‘“As to the treasons which have been laid at my charge”, he said, “and for which I am come here to suffer, I desire you all to bear witness with me that I am thereof altogether innocent”.
One of the Council cried that it was too late to deny what had been proved in the court.
“Well, my Lord”, he replied, “I am a Catholic man and a priest; in that faith have I lived and in that faith I intend to die. If you esteem my religion treason, then am I guilty; as for other treason I never committed any, God is my judge. But you have now what you desire. I beseech you to have patience, and suffer me to speak a word or two for discharge of my conscience”.
But the gentlemen round the gallows would not let him go forward; they still heckled him about his letter to Pounde, about the invasion by the Pope and the Duke of Florence.
In a few halting sentences he made himself heard above the clamour. He forgave the jury and asked forgiveness of any whose names he might have compromised during his examination.
…Then a schoolmaster named Hearne stood forward and read a proclamation in the Queen’s name, that the execution they were to witness that morning was for treason and not for religion. Campion stood in prayer. The Lords of the Council still shouted up questions to him about the Bull of Excommunication, but now Campion would not answer and stood with his head bowed and his hands folded on his breast. An Anglican clergyman attempted to direct his prayers, but he answered greatly, “Sir, you and I are not one in religion, wherefore I pray you content yourself. I bar none of prayer; but I only desire them that are of the household of faith to pray with me, and in mine agony to say one creed”.
They called to him to pray in English, but he replied with great mildness that “he would pray God in a language which they both well understood”.
There was more noise; the Councillors demanded that he should ask the Queen’s forgiveness.
“Wherein have I offended her? In this I am innocent. This is my last speech; in this give me credit – I have and do pray for her”.
Still the courtiers were not satisfied. Lord Howard demanded to know what Queen he prayed for.
“Yea, for Elizabeth your Queen and my Queen, unto whom I wish a long quiet reign with all prosperity”.
The cart was then driven from under him, the eager crowd swayed forward, and Campion was left hanging, until, unconscious, perhaps already dead, he was cut down and the butcher began his work’.
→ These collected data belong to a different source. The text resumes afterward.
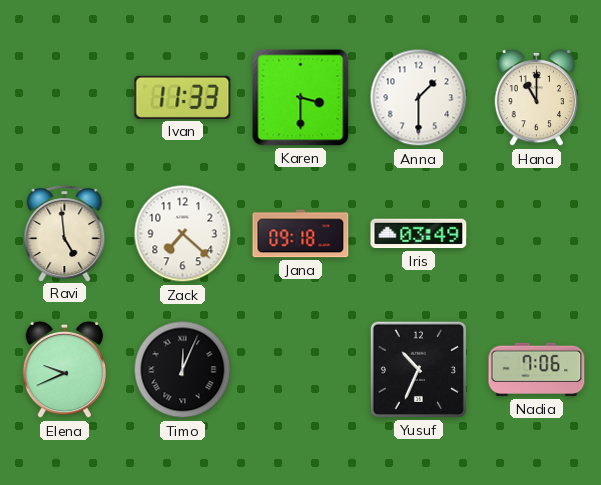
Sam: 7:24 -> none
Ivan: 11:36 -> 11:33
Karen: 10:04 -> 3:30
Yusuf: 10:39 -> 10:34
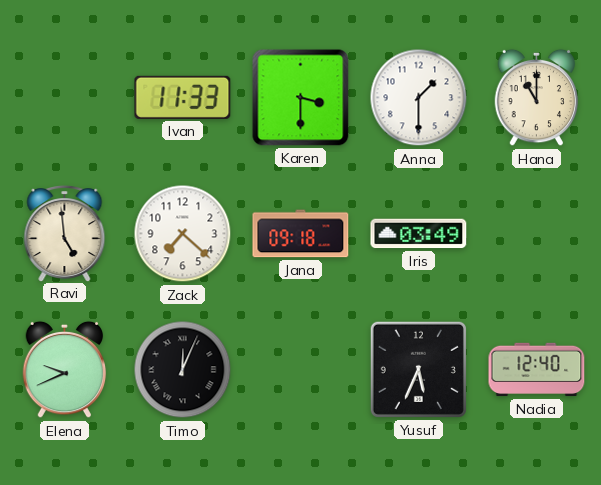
Yusuf: 10:34 -> 5:34
Nadia: 7:06 -> 12:40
from Edmund Campion: Jesuit and Martyr by Evelyn Waugh, 1903-1966
Almighty and everlasting God, who gavest thy Martyr Edmund Campion courage to witness to the Gospel of Christ,
even unto the giving of his life: grant that, by his prayers; we may endure all suffering for love of thee,
and may seek thee with all our hearts, for thou alone art the source of life; through the same Jesus Christ our Lord,
who liveth and reigneth with thee, in the unity of the Holy Ghost, ever one God, world without end. Amen.